But Melzer explained that there is currently discussion at the federal level about changing those percentages, so that FEMA would assume 90 percent of the costs, with the state and the hospital each contributing 5 percent. “Hopefully they will move in that direction,” he said. “I’m sure everyone in New York would benefit from that.”
The hospital has started a campaign to raise money to offset operating costs while repairs are being done. All donations to the Help Rebuild our Hospital fund will help speed the restoration process, Player said. Details can be found on the LBMC website.
FEMA, Melzer said, pays for remediation — revisions to the building that will reduce the damage if a storm like Sandy strikes again. The $30 million repair estimate does not include remediation costs, which Melzer estimated could be as high as $10 million. The money that FEMA contributes to mitigation will not affect the percentage of the repair costs the agency covers, Melzer said.
FEMA teams were at the hospital last week and this week, Melzer said, and will continue to review the damage and opportunities for future storm mitigation. “We’re working with [FEMA] as we work towards designing a remediation plan,” he said. Some of the potential changes include the relocation of generators to a higher floor, and enlarging the retaining wall LBMC had in place to prevent flooding.
Although the hospital will remain closed, it has begun restoring some of its services and reopening others in temporary locations.
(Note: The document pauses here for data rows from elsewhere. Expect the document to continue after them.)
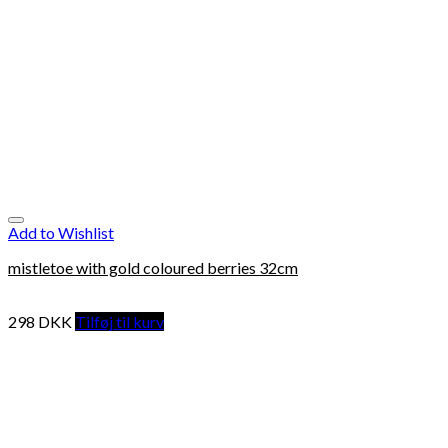
Add to Wishlist
mistletoe with gold coloured berries 32cm
298
DKK
Tilføj til kurv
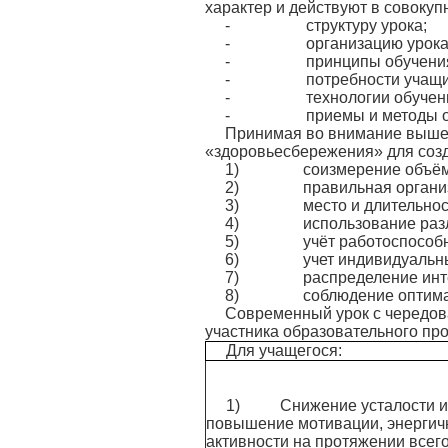
характер и действуют в совокупн
- структуру урока;
- организацию урока
- принципы обучения
- потребности учащих
- технологии обучени
- приемы и методы об
Принимая во внимание вышес
«здоровьесбережения» для соз
1) соизмерение объёма и 
2) правильная организаци
3) место и длительность
4) использование различ
5) учёт работоспособности
6) учет индивидуальных и
7) распределение интенси
8) соблюдение оптимально
Современный урок с чередов
участника образовательного про
Для учащегося:
1) Снижение усталости и 
повышение мотивации, энергич
активности на протяжении всего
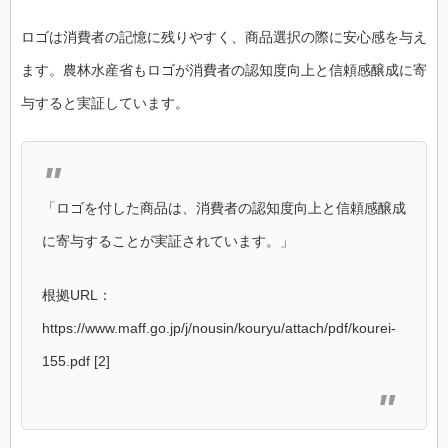
ロゴは消費者の記憶に残りやすく、商品選択の際に安心感を与え
ます。農林水産省もロゴが消費者の認知度向上と信頼感醸成に寄
与すると実証しています。
「ロゴを付した商品は、消費者の認知度向上と信頼感醸成
に寄与することが実証されています。」
根拠URL：
https://www.maff.go.jp/j/nousin/kouryu/attach/pdf/kourei-
155.pdf [2]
The Komanoff Center, its nursing home facility, which did not sustain as much damage as the hospital, will reopen this month. According to Melzer, 182 residents were evacuated to a handful of facilities across Nassau County. He expects about 150 of them to return when it reopens. The first floor of the Komanoff Center was the only one affected by flooding, so for the time being, the nursing home will be operating on the second floor and up.